Monday, October 28, 2002
Copyright © Las Vegas Review-Journal
Checks coming in for ex-workers with illnesses linked to test site jobs
Two years after a compensation program was launched, the first six-figure checks are trickling in for former Nevada Test Site employees who came down with illnesses linked to their nuclear weapons jobs.
Bob Agonia, manager of the local program office, reports that out of 1,521 claims filed by test site workers, 59 have been paid, totalling nearly $7.5 million.
Agonia's staff includes four caseworkers and an administrative assistant.
Half the number of claims, 761, are cancer cases that have been sent to the National Institute for Occupational Safety and Health for review.
The remaining cases are primarily those linked to former workers' exposure to beryllium or silica that resulted in debilitating conditions. Most of the 59 former workers or their survivors who have been compensated fit this category.
Passed by Congress in October 2000, the Energy Employees Occupational Illness Program Act provides $150,000 in a lump-sum payment, as well as coverage of related medical expenses, to workers who became seriously ill from exposure to beryllium, silica or radiation while working for the Department of Energy and its contractors or subcontractors.
The program also gives benefits to their surviving spouses and children. Diseases covered include a variety of cancers caused by radiation, chronic beryllium disease and chronic silicosis.
The program didn't cover hearing impairments that many former Nevada Test Site workers blame on working in tunnels where heavy equipment was used.
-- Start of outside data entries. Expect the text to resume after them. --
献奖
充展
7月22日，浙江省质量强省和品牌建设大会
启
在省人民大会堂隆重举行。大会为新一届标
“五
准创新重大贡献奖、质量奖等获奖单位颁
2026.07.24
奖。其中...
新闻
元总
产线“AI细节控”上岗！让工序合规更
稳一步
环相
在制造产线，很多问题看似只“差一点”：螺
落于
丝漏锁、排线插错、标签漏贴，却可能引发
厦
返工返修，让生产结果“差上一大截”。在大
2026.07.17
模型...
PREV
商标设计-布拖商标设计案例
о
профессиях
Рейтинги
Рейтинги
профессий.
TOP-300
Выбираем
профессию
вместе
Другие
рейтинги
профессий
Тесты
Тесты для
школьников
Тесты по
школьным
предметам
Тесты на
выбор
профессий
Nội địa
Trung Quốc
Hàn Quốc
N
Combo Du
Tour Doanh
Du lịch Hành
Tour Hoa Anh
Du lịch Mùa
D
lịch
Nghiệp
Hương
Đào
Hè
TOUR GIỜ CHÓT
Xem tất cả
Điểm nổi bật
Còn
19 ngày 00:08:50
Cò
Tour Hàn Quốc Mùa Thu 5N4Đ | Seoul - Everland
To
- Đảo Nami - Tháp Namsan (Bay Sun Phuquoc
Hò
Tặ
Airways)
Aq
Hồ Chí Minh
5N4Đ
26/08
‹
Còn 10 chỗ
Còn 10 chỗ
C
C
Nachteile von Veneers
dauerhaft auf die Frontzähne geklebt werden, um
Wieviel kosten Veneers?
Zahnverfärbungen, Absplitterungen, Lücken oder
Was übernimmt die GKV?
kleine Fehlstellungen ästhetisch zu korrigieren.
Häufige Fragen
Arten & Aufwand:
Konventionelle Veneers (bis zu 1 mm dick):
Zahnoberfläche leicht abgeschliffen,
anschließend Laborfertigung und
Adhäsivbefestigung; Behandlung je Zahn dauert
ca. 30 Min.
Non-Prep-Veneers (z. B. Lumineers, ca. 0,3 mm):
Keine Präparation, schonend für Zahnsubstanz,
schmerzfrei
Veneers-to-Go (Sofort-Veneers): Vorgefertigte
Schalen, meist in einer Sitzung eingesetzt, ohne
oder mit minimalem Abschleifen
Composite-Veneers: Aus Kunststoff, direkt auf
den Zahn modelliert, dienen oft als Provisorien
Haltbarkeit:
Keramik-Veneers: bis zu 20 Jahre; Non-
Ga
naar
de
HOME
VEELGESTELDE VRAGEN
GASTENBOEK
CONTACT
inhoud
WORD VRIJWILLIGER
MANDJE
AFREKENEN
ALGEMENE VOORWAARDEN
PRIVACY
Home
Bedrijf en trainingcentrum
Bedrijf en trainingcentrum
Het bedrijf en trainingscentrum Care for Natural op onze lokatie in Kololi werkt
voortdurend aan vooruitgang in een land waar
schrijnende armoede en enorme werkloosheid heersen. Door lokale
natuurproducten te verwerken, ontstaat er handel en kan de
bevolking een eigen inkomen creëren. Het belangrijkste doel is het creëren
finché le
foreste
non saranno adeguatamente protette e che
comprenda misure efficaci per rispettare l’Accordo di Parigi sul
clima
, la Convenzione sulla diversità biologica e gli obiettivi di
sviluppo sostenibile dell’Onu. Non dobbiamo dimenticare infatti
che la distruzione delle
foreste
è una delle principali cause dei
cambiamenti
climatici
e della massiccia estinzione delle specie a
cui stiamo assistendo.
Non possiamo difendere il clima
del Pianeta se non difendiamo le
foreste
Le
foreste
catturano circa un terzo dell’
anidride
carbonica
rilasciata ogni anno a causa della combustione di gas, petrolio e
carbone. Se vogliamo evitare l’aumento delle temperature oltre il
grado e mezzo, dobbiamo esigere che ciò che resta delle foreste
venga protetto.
One former test site worker, John Funk, said he is having a difficult time persuading the government to compensate him for a rare disease linked to exposure to radiation or high levels of benzene. The disease that he has been diagnosed with having, myeloproliferative disorder, affects the bone marrow's ability to make blood cells.
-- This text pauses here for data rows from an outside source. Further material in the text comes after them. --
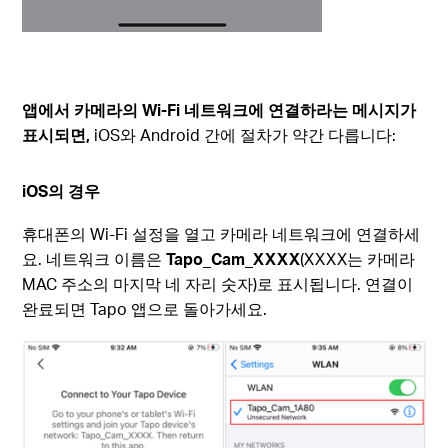
앱에서 카메라의 Wi-Fi 네트워크에 연결하라는 메시지가
표시되면,
iOS와 Android 간에 절차가 약간 다릅니다:
iOS의 경우
휴대폰의 Wi-Fi 설정을 열고 카메라 네트워크에 연결하세
요. 네트워크 이름은
Tapo_Cam_XXXX
(XXXX는 카메라
MAC 주소의 마지막 네 자리 숫자)로 표시됩니다. 연결이
완료되면 Tapo 앱으로 돌아가세요.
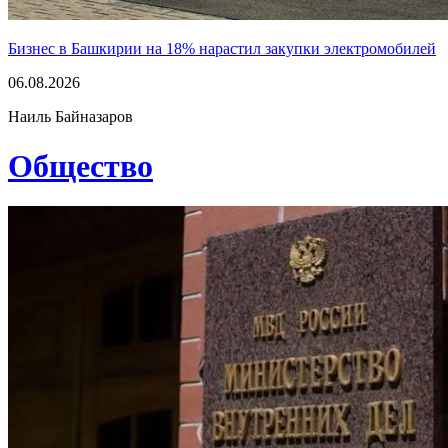
Бизнес в Башкирии на 18% нарастил закупки электромобилей
06.08.2026
Наиль Байназаров
Общество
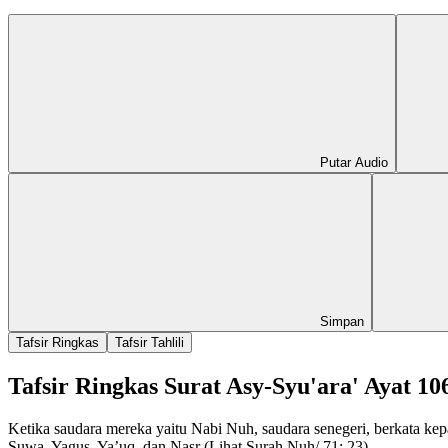
Putar Audio
Simpan
Tafsir Ringkas
Tafsir Tahlili
Tafsir Ringkas Surat Asy-Syu'ara' Ayat 10
Ketika saudara mereka yaitu Nabi Nuh, saudara senegeri, berkata k
Suwa, Yagus, Ya’uq, dan Nasr (Lihat Surah Nuh/ 71: 23).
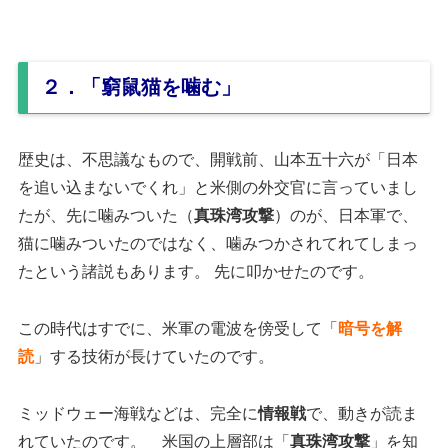
２．「窮鼠猫を噛む」
歴史は、不思議なもので、開戦前、山本五十六が「日本
を追い込まないでくれ」と米側の外交官に言っていまし
たが、先に噛みついた（
真珠湾攻撃
）のが、日本軍で、
猫に噛みついたのではなく、噛みつかされてれてしまっ
たという諸説もあります。 先に叩かせたのです。
この時代はすでに、米軍の電波を傍受して「
暗号を解
読
」する技術が長けていたのです。
ミッドウェー海戦などは、完全に
情報戦
で、動きが読ま
れていたのです。 米国の上層部は「
真珠湾攻撃
」を知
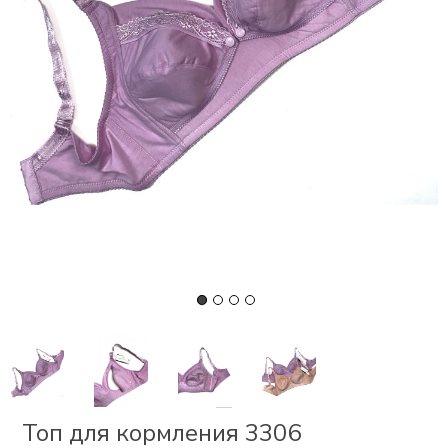
СКИ
РСЕТЫ
ОР
А
ОНОМ
БЕЗ
Топ для кормления 3306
He noted that a rare, nonmalignant but dangerous brain tumor, Schwannomas, also is not covered under the program even though it has been linked to radiation exposure and has affected some of his former co-workers.
"Both of these can kill you but we can't get compensation," Funk said.
Agonia said based on Department of Energy estimates, thousands of former workers or their survivors could eventually file compensation claims given that the test site has had roughly 100,000 employees since full-scale nuclear weapons testing began there in 1951.
The Energy Department's Nevada operations work force includes workers who participated in the Cannikin Spartan missile warhead test at Amchitka, Alaska, in 1971.
The Nevada Test Site is located 65 miles northwest of Las Vegas.
There is no deadline for filing claims, Agonia said.